**Task instructions:**
Nothing but the lines below between the line holding "Cientistas apontam regra de ouro para" and the line holding "rtes 4 de agosto", inclusive, should appear in the answer, each set down exactly.

**The data:**
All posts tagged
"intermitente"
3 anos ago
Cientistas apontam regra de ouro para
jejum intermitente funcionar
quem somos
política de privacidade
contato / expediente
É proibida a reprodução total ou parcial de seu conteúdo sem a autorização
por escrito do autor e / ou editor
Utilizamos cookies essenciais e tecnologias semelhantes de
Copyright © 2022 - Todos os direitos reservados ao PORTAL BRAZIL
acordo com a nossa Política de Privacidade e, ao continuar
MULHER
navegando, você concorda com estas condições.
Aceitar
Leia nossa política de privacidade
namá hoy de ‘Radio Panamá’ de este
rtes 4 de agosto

==

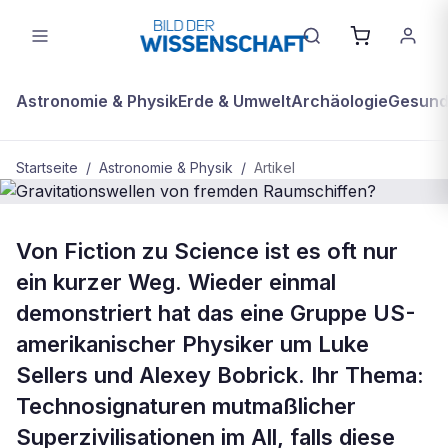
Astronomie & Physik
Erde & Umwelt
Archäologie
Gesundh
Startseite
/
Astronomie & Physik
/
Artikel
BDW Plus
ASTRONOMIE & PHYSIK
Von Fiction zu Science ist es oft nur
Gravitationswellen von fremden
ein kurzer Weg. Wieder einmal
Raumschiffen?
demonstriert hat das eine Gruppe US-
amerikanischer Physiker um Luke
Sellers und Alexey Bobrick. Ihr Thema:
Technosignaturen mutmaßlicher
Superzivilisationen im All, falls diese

**Exercise output:**
Cientistas apontam regra de ouro para
jejum intermitente funcionar
quem somos
política de privacidade
contato / expediente
É proibida a reprodução total ou parcial de seu conteúdo sem a autorização
por escrito do autor e / ou editor
Utilizamos cookies essenciais e tecnologias semelhantes de
Copyright © 2022 - Todos os direitos reservados ao PORTAL BRAZIL
acordo com a nossa Política de Privacidade e, ao continuar
MULHER
navegando, você concorda com estas condições.
Aceitar
Leia nossa política de privacidade
namá hoy de ‘Radio Panamá’ de este
rtes 4 de agosto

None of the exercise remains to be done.